» **Stated task A**
State whether each statement below agrees with the article on innovation-led business models, answering yes or no for each and quoting the deciding words of the article: (i) The article sorts projects into three broad categories. (ii) Requirements clarity is lowest in neutralization projects. (iii) Neutralization is defined with respect to the customer's competition.

» **Quoted passage**
▼

Innovation led Business Models for IP's in Product Engineering
By Madhu Parthasarathy, General Manager, DSP & Multimedia Group, Product Engineering Services, Wipro Technologies, Bangalore, INDIA.
Innovation involves two essentially different activities – coming up with a new idea and creating a market out of it. There is no need for the same organization to do both.
Constantious D Charitou and Constantious C Markides 2
Organizations, now a days have mastered the above concept well and hence are outsourcing the engineering and implementation part of innovation is getting more and more common. At our Product Engineering Services (PES) group of Wipro, we handle wide array of engineering services for our customers.
In this era, for a customer who approaches an Engineering Services Provider (ESP) for outsourcing the engineering activities (referred as Projects hence forth) it is imperative to view from an innovation perspective. We have found it useful to classify the projects in to three broad categories.
- Productivity Improvement (Internally focused)
- Neutralization (with respect to Customer’s competition)
- Differentiation (with respect to Customer’s competition)
# | Innovation Focus | Key Attributes | Example Projects |
1 | Productivity Improvement | 1. Reengineering a product 2. Do a lot more with much less on maintenance of product(s). | 1. Focus on a subsystem (say a communication card) with in a large Telco switchingsystem; reengineer it to bring the cost of it significantly down and also taking advantage of the state-of-art technologies. (Cost reduction) 2. For SLA 1 of a Product (or Product family) significantly raise the bar for the maintenance. |
2 | Neutralization | Match or marginally outperform the comparable competitor’s product | 1. Take the dominant product of the market and match the features list and in selected area attempt to outperform |
3 | Differentiation | 1.More Experimentation 2.Unique features or user experience is expected 3. Understanding from the end user perspective is critical | 1.Key emerging standard (yet to be finalized) to be implemented 2.Product or service delivers radically different user experience |
Table-1
While these three divisions by itself may not be fully mutually exclusive, it does lend clarity in terms of where the dominant innovation focus lies for a given project As it can be seen from the Table-1, the degree of requirements clarity varies significantly in each category with least clarity in the Differentiation projects, relatively better in neutralization projects and its best in the productivity improvement projects. Our internal studies and metrics show that, there are two key vectors that influence the clarity.

▲

[Entries taken from a collection]
▼

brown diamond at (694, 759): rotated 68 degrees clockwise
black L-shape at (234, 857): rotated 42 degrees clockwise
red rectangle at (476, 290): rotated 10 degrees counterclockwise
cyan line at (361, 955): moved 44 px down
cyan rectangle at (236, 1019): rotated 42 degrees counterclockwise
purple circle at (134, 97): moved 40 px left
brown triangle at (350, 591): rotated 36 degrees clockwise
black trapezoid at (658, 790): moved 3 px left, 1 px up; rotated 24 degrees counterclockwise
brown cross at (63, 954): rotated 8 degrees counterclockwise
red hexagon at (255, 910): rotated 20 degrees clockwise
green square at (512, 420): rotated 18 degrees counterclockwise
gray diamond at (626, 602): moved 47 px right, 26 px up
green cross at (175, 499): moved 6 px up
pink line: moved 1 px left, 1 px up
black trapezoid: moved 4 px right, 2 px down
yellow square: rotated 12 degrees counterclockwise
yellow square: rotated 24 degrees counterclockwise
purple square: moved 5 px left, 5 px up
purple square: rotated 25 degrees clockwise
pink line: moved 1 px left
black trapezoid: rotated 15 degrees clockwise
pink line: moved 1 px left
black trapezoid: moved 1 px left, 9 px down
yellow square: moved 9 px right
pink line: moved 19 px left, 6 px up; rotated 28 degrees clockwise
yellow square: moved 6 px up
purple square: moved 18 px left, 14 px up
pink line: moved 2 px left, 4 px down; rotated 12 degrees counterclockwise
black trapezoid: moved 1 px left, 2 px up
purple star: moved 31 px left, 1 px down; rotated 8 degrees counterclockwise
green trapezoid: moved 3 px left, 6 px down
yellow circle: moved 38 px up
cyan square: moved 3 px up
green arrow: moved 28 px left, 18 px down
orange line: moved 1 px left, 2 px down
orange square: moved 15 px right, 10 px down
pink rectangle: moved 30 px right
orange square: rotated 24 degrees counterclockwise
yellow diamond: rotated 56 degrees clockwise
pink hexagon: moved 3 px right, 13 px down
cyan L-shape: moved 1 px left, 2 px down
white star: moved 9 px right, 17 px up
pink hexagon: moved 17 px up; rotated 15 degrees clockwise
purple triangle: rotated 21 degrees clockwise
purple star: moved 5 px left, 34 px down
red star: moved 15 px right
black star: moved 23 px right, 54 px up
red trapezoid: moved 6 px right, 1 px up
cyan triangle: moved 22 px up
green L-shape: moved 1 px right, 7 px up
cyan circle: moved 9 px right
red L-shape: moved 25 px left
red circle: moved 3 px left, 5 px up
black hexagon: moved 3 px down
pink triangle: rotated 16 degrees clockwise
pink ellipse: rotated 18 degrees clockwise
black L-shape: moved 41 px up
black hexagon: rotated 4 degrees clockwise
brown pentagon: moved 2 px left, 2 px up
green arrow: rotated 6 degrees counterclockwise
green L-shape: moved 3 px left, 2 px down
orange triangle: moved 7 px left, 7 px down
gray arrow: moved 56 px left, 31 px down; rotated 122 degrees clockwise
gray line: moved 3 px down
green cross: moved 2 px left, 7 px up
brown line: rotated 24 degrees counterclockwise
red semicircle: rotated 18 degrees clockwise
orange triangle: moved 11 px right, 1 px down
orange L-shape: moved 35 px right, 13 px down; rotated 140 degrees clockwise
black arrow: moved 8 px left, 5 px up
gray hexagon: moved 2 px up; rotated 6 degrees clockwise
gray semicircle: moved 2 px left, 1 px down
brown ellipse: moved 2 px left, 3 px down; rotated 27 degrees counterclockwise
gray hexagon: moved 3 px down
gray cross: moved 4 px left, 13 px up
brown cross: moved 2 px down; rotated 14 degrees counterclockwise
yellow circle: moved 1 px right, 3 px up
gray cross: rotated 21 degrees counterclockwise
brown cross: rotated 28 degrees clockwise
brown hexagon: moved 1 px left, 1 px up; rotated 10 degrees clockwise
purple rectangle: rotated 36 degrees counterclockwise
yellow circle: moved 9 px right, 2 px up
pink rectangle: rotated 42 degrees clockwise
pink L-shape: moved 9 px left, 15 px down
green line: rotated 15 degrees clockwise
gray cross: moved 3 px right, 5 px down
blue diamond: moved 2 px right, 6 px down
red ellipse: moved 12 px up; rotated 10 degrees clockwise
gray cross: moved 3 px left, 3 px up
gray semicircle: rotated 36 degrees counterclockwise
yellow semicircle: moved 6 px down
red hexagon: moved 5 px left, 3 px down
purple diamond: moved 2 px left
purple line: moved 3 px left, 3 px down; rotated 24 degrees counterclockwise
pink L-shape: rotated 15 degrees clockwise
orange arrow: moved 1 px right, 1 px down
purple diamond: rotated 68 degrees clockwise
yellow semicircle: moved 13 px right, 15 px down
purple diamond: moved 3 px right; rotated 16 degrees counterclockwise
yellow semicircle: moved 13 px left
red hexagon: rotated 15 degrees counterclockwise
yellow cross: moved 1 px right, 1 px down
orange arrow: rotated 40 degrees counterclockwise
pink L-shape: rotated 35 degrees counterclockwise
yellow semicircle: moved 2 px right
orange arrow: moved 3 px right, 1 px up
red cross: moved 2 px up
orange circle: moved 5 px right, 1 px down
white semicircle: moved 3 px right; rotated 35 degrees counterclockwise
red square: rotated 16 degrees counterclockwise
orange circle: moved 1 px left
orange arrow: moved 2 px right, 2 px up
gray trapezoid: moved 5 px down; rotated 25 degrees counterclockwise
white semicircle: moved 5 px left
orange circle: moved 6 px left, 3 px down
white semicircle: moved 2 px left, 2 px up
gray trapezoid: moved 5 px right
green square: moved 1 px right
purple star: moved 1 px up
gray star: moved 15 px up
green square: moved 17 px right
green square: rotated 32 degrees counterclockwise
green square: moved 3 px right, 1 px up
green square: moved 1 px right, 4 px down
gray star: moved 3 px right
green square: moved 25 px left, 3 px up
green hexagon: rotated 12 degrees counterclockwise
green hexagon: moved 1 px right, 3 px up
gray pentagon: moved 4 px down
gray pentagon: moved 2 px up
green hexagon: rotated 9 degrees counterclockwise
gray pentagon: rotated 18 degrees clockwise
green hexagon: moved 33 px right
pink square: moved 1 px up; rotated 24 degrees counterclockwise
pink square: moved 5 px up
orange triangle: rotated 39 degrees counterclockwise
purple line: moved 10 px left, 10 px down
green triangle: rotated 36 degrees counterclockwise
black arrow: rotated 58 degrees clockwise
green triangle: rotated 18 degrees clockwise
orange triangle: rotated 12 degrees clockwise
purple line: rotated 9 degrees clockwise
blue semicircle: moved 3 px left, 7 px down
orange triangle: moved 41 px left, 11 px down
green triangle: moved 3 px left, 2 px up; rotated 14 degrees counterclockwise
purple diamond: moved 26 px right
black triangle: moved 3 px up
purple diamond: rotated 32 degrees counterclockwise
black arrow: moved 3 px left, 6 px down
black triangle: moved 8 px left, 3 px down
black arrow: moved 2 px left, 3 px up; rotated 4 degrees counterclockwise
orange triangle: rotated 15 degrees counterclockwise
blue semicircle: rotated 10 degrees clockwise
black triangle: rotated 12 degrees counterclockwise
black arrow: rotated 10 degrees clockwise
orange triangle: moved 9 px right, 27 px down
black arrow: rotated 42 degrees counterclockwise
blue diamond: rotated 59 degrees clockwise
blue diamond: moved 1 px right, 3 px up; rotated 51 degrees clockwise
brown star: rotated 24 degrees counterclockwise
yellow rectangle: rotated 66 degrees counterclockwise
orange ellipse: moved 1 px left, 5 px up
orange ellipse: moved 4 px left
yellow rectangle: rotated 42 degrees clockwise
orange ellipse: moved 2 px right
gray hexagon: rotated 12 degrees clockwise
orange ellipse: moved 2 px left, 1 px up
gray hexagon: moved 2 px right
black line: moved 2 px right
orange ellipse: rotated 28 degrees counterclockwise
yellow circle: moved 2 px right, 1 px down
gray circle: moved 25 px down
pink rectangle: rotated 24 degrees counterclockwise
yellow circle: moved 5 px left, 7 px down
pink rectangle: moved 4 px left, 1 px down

▲

» **Stated task B**
Return, unchanged, the lines of the records from the first one up to and including the line that contains "cyan rectangle at".

» **Right answer A**
(i) Yes: "We have found it useful to classify the projects in to three broad categories."
(ii) No: "with least clarity in the Differentiation projects"
(iii) Yes: "Neutralization (with respect to Customer’s competition)"

» **Right answer B**
brown diamond at (694, 759): rotated 68 degrees clockwise
black L-shape at (234, 857): rotated 42 degrees clockwise
red rectangle at (476, 290): rotated 10 degrees counterclockwise
cyan line at (361, 955): moved 44 px down
cyan rectangle at (236, 1019): rotated 42 degrees counterclockwise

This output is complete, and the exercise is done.